For years, we’ve made our soap with neem extract and aloe vera gel rather than the water needed for the saponification process. It’s an extra step but a leaf extract contains compounds not always found in neem oil, so it makes our soap more effective, particularly on skin that’s prone to itching, redness or non-cystic acne.
Recently, it’s become nearly impossible to import essential oils into Mexico, where our partners make our artisan soap by hand. That just proves the old adage: necessity is the mother of invention, except they took it a step beyond the original plan.
Hydrosols – sometimes called essential waters – are produced when herbs are steam-distilled — contain much higher levels of plant compounds than water-based extracts or even cold-pressed aloe gel. They’re slightly astringent and lightly fragrant, so that even soaps made with strong-scented plants like oregano and Vicks plant (a succulent that smells just like Vick’s Vapo-Rub) incorporate the traditional benefits of those herbs without an overwhelming smell.
And not only are they more effective, they last longer! We’re not sure how the science works but apparently the hydrosols bind more closely with the other ingredients and the bar doesn’t get soft as quickly.

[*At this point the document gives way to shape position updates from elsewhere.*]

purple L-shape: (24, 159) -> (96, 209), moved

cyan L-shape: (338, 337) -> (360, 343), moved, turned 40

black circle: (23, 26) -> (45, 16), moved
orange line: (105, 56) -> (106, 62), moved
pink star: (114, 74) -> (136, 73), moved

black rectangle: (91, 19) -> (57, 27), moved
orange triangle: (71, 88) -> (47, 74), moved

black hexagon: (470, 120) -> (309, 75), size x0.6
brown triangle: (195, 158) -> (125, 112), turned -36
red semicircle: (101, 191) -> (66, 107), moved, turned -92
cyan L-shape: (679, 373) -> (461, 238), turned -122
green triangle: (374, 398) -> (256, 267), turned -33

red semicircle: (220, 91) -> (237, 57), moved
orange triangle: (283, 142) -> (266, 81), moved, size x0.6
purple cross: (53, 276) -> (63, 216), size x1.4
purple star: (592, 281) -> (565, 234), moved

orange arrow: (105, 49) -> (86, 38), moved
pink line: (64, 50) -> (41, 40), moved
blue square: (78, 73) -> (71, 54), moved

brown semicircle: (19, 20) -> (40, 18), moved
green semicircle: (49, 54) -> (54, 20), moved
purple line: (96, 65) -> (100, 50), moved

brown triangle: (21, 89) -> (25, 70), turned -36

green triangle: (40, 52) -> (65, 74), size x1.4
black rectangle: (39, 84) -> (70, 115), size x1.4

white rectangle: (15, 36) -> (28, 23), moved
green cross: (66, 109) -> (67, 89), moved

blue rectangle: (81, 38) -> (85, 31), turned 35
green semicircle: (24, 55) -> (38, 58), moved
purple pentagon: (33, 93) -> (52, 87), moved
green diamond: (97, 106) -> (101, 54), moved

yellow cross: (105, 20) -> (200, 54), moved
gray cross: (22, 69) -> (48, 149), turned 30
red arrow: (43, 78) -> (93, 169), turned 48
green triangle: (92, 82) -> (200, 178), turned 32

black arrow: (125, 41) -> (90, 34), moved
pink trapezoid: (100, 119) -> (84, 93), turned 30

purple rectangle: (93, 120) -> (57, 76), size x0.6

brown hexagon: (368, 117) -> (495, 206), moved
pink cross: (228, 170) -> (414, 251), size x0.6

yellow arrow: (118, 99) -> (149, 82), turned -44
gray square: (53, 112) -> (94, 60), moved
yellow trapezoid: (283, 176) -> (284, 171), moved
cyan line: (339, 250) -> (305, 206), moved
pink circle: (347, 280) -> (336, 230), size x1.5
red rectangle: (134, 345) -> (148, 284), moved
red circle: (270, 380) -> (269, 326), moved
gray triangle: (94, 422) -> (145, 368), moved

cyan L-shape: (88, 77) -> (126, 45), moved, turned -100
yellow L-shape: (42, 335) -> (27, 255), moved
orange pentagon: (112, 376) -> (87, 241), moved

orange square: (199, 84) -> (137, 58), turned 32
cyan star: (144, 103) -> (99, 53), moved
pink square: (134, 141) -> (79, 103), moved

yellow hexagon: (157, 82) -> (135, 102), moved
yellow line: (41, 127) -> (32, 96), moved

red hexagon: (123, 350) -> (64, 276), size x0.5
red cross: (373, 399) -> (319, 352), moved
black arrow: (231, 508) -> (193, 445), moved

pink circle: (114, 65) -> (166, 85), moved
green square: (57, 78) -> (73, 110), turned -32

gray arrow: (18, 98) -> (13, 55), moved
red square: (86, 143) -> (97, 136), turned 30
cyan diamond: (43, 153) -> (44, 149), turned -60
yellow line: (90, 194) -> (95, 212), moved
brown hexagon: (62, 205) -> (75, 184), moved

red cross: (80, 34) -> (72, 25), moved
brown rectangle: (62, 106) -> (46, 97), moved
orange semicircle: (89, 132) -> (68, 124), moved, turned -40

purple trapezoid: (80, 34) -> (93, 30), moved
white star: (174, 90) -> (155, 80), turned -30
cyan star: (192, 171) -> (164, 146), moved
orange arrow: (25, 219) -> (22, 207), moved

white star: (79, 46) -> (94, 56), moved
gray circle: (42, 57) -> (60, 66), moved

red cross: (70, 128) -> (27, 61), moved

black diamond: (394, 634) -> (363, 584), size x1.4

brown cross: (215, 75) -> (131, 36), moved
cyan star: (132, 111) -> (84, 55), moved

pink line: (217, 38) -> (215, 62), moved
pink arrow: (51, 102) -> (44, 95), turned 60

They’re just as sudsy – maybe even sudsier because even Vicki’s normally oblivious husband noticed the difference when we got samples earlier this year.
We’re fully stocked with our top-selling Neem & Aloe bars with the new hydrosols, and have six other varieties available in smaller quantities, including an amazing Neem, Aloe & Citronella bar that is incredibly effective without the normally overpowering scent.
As always, they’re all-natural soaps made on our partner’s carbon-negative farm which is now owned by Mayan farmers rather than the friend from Tampa who originally started the company. We’re completely sustainable with all added ingredients grown on a farm created specifically for sustainable economic development.